Using the article on Gendarussa vulgaris leaf extract, explain what the authors propose may account for the extract's anti-pyretic effect. Answer in one to three sentences.

* Selected excerpt *
======
Antipyretic and Anti-oxidant potential of Hydroalcoholic extract of Gendarussa vulgeris

 

Mateshwari M. Banwale*, Disha Chaouhan, Manjeet Singh, Rajesh Mujariya, Priya Bisen

Institute of Pharmaceutical Science and Research (IPSR), Sardar Patel University, Balaghat, Madhya Pradesh, India.

*Corresponding Author E-mail: bhardwaj.mahi.mahi@gmail.com

 

ABSTRACT:

G. vulgaris Nees of the family Apocynaceae is a medium sized tree grown in semishade or no shade and is common in the Ernad and Nilambur taluks of Kerala. Various parts of this plant have been used in the treatment of ulcers, sores, inflammation, dyspepsia, healing of wounds, etc. The present study aimed at the evaluation of anti-pyretic activity of the hydroalcoholic extracts of the leaves by in vivo methods. Phytochemical screening reveals the presences of Alkaloids, Saponins, Carbohydrates, Flavonoids and Phenols. The total phenolic content was found 0.691mg/100mg of dry weight of extract, expressed as gallic acid equivalents and the total flavonoid content was found 0.847mg/100mg, expressed as Quercetin equivalents.  Antioxidant activity was performed using DPPH method. The IC50 value of Hydroalcoholic extract of Gendarussa vulgaris was found to be 55.79µg/ml. Yeast induced pyrxia and anti-pyretic property of hydroalcoholic extract of leaves of Gendarussa vulgaris. The effect of hydroalcoholic extract of leaves of Gendarussa vulgaris were determined after administration at two dose levels (100 and 200 mg/kg b.w.) in yeast induced pyrxia rats. From the results, it may be concluded that hydroalcoholic extract of leaves of Gendarussa vulgaris possess significant anti-pyretic effect may be due to the effect of antioxidants and constituent present in the leaves.

 

KEYWORDS: G. vulgaris Nees, Phytochemical screening, Anti-pyretic, Hydroalcoholic extract, TPC, TFC.

 

 


INTRODUCTION:

Ayurvedic medicines mainly based on plants enjoy a respective position today, especially in the developing countries, where modern health services are limited. Safe effective and inexpensive indigenous remedies are gaining popularity among the people of both urban and rural areas especially in India and China. Information from ethnic groups or indigenous traditional medicines has played vital role in the discovery of novel products from plants as chemotherapeutic agents.

 

Herbal medicines have been main source of primary healthcare in all over the world. From ancient times, plants have been catering as rich source of effective and safe medicines. About 80% of world populations are still dependent on traditional medicines. Herbal medicines are finished, labeled medicinal products that contain as active ingredients, aerial or underground part of plants or other plant materials, or combination thereof, whether in the crude state or as plant preparations. Medicines containing plant materials combined with chemically defined active substances, including chemically defined isolated constituents of plants are not considered to be herbal medicines1.
======
* Given entries *

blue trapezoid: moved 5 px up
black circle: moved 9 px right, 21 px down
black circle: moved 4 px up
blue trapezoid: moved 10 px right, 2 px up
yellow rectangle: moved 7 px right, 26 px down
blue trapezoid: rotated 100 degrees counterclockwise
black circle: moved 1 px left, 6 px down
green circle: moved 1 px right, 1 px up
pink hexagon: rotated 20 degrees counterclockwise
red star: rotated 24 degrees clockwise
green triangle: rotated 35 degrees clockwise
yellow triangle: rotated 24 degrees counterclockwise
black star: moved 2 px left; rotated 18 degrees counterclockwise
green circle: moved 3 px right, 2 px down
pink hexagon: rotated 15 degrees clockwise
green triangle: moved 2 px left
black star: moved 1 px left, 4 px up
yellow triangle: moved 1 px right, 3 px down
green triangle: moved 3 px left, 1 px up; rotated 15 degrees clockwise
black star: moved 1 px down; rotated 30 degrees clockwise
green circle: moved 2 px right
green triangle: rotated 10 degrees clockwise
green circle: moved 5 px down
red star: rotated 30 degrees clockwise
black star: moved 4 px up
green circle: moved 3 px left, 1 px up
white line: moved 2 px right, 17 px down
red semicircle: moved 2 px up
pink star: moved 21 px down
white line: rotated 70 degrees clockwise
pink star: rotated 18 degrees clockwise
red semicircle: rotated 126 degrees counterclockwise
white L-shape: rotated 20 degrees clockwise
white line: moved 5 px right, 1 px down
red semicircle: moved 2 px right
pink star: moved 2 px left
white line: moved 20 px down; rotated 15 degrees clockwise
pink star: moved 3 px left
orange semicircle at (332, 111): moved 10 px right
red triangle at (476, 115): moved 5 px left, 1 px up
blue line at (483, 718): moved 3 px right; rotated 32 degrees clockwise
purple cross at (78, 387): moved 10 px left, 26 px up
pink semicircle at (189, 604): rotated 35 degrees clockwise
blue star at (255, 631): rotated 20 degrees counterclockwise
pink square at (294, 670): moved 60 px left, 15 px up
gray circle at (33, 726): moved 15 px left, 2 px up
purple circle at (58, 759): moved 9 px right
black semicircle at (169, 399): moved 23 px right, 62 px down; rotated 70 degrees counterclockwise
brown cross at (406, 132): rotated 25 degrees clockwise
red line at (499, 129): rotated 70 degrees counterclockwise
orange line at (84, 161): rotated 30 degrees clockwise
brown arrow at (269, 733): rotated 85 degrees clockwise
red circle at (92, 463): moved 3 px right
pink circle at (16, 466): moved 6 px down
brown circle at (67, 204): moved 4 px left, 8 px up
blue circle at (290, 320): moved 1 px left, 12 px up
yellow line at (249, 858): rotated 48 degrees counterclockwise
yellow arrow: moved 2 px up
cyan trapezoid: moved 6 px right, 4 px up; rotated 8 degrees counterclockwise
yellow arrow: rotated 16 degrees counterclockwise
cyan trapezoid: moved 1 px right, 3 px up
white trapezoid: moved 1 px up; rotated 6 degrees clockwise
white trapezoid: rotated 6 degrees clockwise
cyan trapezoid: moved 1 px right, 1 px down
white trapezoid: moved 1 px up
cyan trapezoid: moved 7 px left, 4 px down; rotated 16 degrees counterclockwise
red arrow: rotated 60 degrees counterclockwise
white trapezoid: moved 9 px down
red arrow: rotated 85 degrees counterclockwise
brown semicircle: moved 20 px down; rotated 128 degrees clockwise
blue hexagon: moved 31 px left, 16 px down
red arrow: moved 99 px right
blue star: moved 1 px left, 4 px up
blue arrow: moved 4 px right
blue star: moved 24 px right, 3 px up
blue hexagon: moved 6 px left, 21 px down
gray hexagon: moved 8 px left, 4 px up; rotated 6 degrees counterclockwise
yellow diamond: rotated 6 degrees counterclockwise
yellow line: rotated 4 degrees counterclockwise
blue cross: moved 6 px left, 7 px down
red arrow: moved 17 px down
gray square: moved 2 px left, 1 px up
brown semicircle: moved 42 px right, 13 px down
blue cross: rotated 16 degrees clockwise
======
* Answer for the task *
The authors conclude that the hydroalcoholic leaf extract had a significant anti-pyretic effect in rats with yeast-induced pyrexia at doses of 100 and 200 mg/kg b.w. They suggest this effect may be due to the antioxidants and other constituents present in the leaves.